Problems at the Indian Health Service are snowballing as concerns about quality grow and a mishandled investigation into sexual assault allegations are pulling the agency into the battle over Medicare for All.
Scrutiny of the agency heated up in February when an investigation by the PBS documentary series “Frontline” and the Wall Street Journal reported that the IHS routinely hired physicians with troubled backgrounds. The investigation centered on the pediatrician Stanley Patrick Weber, who was allowed to treat children at multiple IHS facilities despite suspicions of misconduct and abuse.
As a result, lawmakers are renewing efforts to find a way to improve long-standing quality issues at the IHS. Some of the ideas include giving tribes more of an incentive to contract with private facilities and others include injecting more funding into the program.

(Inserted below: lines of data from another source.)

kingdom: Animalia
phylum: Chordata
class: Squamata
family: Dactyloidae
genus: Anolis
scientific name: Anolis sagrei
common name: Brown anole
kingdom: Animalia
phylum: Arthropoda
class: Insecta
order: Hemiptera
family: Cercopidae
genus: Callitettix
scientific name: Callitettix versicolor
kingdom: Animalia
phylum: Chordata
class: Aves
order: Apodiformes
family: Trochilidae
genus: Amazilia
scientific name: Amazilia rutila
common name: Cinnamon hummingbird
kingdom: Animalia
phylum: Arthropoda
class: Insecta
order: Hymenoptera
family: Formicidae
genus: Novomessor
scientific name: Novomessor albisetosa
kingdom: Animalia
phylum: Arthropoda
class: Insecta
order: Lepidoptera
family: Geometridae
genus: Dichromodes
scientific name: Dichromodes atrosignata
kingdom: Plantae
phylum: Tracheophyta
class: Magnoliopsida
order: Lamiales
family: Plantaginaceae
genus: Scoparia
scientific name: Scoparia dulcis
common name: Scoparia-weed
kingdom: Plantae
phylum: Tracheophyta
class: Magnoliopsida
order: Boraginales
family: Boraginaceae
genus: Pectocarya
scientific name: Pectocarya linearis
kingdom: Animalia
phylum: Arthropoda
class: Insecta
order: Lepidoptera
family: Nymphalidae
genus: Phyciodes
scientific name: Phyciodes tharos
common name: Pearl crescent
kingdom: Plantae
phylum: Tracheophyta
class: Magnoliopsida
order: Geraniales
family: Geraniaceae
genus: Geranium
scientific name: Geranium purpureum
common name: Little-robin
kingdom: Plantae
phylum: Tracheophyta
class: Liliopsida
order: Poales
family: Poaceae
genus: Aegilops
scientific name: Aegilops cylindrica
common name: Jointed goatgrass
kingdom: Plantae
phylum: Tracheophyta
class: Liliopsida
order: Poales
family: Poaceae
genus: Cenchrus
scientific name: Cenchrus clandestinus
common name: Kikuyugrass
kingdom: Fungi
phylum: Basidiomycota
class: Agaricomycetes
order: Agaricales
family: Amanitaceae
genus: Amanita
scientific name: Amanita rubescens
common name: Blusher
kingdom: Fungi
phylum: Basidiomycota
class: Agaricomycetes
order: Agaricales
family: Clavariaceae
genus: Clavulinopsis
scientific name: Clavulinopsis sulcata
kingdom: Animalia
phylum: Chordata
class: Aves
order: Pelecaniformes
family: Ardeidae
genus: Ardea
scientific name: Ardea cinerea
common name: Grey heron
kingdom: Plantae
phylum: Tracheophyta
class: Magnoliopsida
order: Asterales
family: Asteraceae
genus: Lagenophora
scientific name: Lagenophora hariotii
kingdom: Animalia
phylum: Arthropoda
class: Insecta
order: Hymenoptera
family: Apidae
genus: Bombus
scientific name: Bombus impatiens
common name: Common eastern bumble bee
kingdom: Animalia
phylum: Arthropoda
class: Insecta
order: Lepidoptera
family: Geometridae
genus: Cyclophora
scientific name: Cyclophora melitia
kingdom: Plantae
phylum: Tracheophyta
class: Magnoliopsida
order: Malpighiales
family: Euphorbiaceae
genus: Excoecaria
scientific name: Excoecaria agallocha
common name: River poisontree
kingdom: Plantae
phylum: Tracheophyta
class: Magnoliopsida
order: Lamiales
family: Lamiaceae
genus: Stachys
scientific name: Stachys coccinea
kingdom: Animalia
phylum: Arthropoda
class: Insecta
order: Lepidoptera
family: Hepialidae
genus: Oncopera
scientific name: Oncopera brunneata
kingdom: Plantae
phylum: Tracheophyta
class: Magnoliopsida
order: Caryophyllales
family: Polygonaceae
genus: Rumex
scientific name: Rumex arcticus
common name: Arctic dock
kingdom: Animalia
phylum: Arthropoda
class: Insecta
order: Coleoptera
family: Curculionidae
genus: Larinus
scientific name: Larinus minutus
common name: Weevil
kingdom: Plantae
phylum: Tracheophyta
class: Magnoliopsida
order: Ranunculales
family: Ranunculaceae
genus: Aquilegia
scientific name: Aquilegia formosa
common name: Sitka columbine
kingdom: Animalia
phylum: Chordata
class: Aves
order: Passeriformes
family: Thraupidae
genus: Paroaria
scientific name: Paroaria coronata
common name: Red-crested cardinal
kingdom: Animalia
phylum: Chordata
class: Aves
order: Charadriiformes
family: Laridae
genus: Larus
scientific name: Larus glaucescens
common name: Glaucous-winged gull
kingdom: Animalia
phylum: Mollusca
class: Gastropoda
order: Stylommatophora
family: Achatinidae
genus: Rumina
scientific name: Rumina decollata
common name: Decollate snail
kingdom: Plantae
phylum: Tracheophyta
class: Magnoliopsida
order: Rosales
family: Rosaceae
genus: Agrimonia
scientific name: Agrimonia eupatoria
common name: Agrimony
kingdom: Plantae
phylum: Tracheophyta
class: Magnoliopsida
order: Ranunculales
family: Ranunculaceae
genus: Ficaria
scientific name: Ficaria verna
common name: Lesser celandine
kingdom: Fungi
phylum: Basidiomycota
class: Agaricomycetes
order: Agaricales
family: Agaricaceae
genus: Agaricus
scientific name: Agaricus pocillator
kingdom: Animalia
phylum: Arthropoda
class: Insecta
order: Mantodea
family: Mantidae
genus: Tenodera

But in the near term, members of the House Energy and Commerce Committee announced that they want the IHS to answer for quality deficiencies. “Despite repeated investigations by Congress and other federal watchdog agencies, these recent press reports indicate that patient care does not seem to be improving at these IHS-operated hospitals,” committee leaders wrote in a letter to IHS administrators. “We must find a way forward to protect IHS patients so that all American Indians and Alaska Natives receive the best care possible.”
An IHS statement said that the agency is making strides to boost quality at its facilities, including rolling out an Office of Quality in December 2018.
“Our dedicated staff at IHS continues to improve healthcare service delivery and critical public health services throughout the health system,” according to the statement. “For example, IHS has seen the rates of kidney failure from diabetes decline the fastest since it began using population health and team-based approaches to diabetes and kidney care.”